Quelques modifications du télescope et de sa coupole sont apportées au cours des années, qui améliorent le confort des observateurs. Au début, la trappe de la coupole se maneuvre à la main; Baldet raconte qu’il fallut la fermer précipitamment un soir d’orage en 1909 : « plus de 530 tours de manivelle partagés avec M de la Baume, à raison de 100 tours chacun alternativement. » A partir de septembre 1926, la rotation de la coupole et la fermeture de la trappe se font grâce à des moteurs électriques. Au début des années 30, Bernard Lyot remplace le régulateur de Foucault du télescope par un moteur électrique de … phonographe!

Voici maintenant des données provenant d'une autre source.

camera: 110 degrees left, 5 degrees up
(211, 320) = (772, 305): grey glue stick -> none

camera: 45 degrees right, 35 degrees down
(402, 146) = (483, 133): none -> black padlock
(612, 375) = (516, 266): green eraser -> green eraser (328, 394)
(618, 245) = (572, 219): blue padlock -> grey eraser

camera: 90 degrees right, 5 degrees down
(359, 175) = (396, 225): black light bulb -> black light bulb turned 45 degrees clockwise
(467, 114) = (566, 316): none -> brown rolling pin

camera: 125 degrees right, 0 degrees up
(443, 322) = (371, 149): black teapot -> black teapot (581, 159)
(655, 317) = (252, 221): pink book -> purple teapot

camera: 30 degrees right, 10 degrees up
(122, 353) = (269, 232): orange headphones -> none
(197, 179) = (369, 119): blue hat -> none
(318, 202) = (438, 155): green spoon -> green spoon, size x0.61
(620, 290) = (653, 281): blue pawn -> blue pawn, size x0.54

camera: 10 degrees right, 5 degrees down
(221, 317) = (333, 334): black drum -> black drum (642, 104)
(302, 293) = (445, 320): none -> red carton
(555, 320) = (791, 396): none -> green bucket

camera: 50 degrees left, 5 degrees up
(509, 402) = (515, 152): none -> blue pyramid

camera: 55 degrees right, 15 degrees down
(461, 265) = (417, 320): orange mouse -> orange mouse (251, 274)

Un tournant dans le vie du Pic

Camille Dauzère, nommé directeur en 1920, oriente résolument l’Observatoire vers la géophysique, en partie pour assurer la survie d’un établissement dont se désintéresse la communauté astronomique française. Mais plusieurs événements vont contribuer à ramener l’astronomie au premier plan des activités de l’Observatoire.

 

Lorsque Joseph Devaux, géophysicien au Pic du Midi, disparait tragiquement dans le naufrage du Pourquoi-Pas? en septembre 1936, c’est un astronome qui est nommé pour le remplacer. Henri Camichel a été stagiaire à l’Observatoire de Meudon pendant plusieurs années, c’est un utilisateur chevronné de la grande lunette de 83 cm de Meudon, et il est bien résolu à faire de l’astronomie au Pic du Midi. « Quand je suis arrivé au sommet en décembre 1936, Hubert Garrigue était le seul physicien à l’Observatoire depuis deux mois. Au premier repas, il me dit que je ne peux pas faire d’astronomie. « Allez voir la coupole, elle est remplie de neige et ne va pas tourner. » Je suis allé voir la coupole; elle était en effet pleine de neige, qu’il a d’abord fallu déblayer. La coupole se maneuvrait soit à la main avec un volant, soit par un moteur. Fourcade [l’homme de service] s’est mis au volant, moi-même j’ai fait marcher le moteur, et la coupole a bien voulu tourner. »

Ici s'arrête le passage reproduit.